• **PROBLEM REQUIREMENTS**
Pictures are to be left out; everything else in the records must be repeated exactly.

★ ★ ★ ★ ★

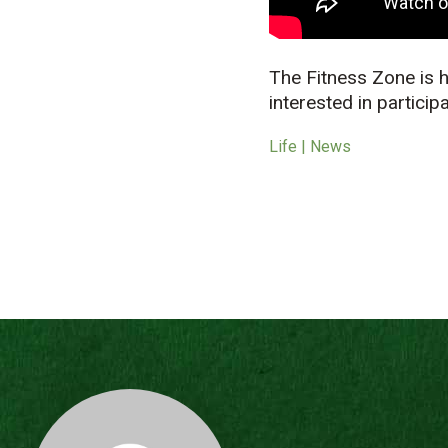
The Fitness Zone is
interested in particip
Life | News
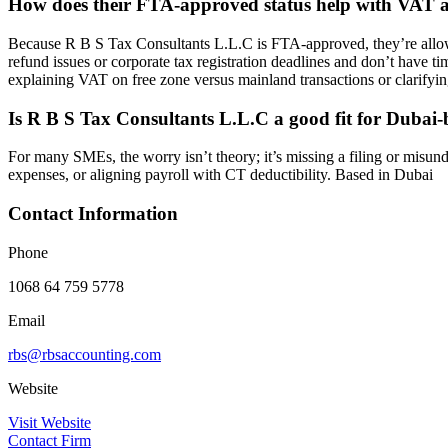
How does their FTA-approved status help with VAT a
Because R B S Tax Consultants L.L.C is FTA-approved, they’re allowed
refund issues or corporate tax registration deadlines and don’t have t
explaining VAT on free zone versus mainland transactions or clarifying
Is R B S Tax Consultants L.L.C a good fit for Duba
For many SMEs, the worry isn’t theory; it’s missing a filing or misund
expenses, or aligning payroll with CT deductibility. Based in Dubai
Contact Information
Phone
1068 64 759 5778
Email
rbs@rbsaccounting.com
Website
Visit Website
Contact Firm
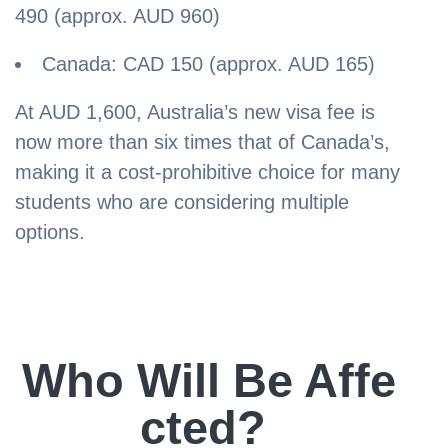
490 (approx. AUD 960)
Canada: CAD 150 (approx. AUD 165)
At AUD 1,600, Australia’s new visa fee is
now more than six times that of Canada’s,
making it a cost-prohibitive choice for many
students who are considering multiple
options.
Who Will Be Affe
cted?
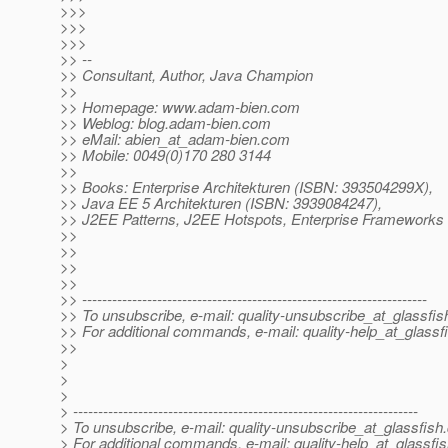
>>>
>>>
>>>
>> --
>> Consultant, Author, Java Champion
>>
>> Homepage: www.adam-bien.com
>> Weblog: blog.adam-bien.com
>> eMail: abien_at_adam-bien.
com
>> Mobile: 0049(0)170 280 3144
>>
>> Books: Enterprise Architekturen (ISBN: 393504299X),
>> Java EE 5 Architekturen (ISBN: 3939084247),
>> J2EE Patterns, J2EE Hotspots, Enterprise Frameworks 
>>
>>
>>
>>
>> ---------------------------------------------------------------------
>> To unsubscribe, e-mail: quality-unsubscribe_at_glassfis
>> For additional commands, e-mail: quality-help_at_glassf
>>
>
>
>
> ---------------------------------------------------------------------
> To unsubscribe, e-mail: quality-unsubscribe_at_glassfish.
> For additional commands, e-mail: quality-help_at_glassfis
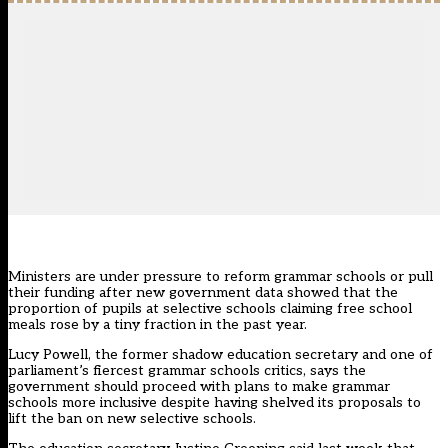
Ministers are under pressure to reform grammar schools or pull
their funding after new government data showed that the
proportion of pupils at selective schools claiming free school
meals rose by a tiny fraction in the past year.
Lucy Powell, the former shadow education secretary and
one of
parliament’s fiercest grammar schools critics
, says the
government should proceed with
plans to make grammar
schools more inclusive
despite having
shelved its proposals to
lift the ban on new selective schools
.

★ ★ ★ ★ ★

• **TASK ANSWER**
The Fitness Zone is
interested in particip
Life | News
How does their FTA-approved status help with VAT a
Because R B S Tax Consultants L.L.C is FTA-approved, they’re allowed
refund issues or corporate tax registration deadlines and don’t have t
explaining VAT on free zone versus mainland transactions or clarifying
Is R B S Tax Consultants L.L.C a good fit for Duba
For many SMEs, the worry isn’t theory; it’s missing a filing or misund
expenses, or aligning payroll with CT deductibility. Based in Dubai
Contact Information
Phone
1068 64 759 5778
Email
rbs@rbsaccounting.com
Website
Visit Website
Contact Firm
490 (approx. AUD 960)
Canada: CAD 150 (approx. AUD 165)
At AUD 1,600, Australia’s new visa fee is
now more than six times that of Canada’s,
making it a cost-prohibitive choice for many
students who are considering multiple
options.
Who Will Be Affe
cted?
>>>
>>>
>>>
>> --
>> Consultant, Author, Java Champion
>>
>> Homepage: www.adam-bien.com
>> Weblog: blog.adam-bien.com
>> eMail: abien_at_adam-bien.
com
>> Mobile: 0049(0)170 280 3144
>>
>> Books: Enterprise Architekturen (ISBN: 393504299X),
>> Java EE 5 Architekturen (ISBN: 3939084247),
>> J2EE Patterns, J2EE Hotspots, Enterprise Frameworks 
>>
>>
>>
>>
>> ---------------------------------------------------------------------
>> To unsubscribe, e-mail: quality-unsubscribe_at_glassfis
>> For additional commands, e-mail: quality-help_at_glassf
>>
>
>
>
> ---------------------------------------------------------------------
> To unsubscribe, e-mail: quality-unsubscribe_at_glassfish.
> For additional commands, e-mail: quality-help_at_glassfis
Ministers are under pressure to reform grammar schools or pull
their funding after new government data showed that the
proportion of pupils at selective schools claiming free school
meals rose by a tiny fraction in the past year.
Lucy Powell, the former shadow education secretary and
one of
parliament’s fiercest grammar schools critics
, says the
government should proceed with
plans to make grammar
schools more inclusive
despite having
shelved its proposals to
lift the ban on new selective schools
.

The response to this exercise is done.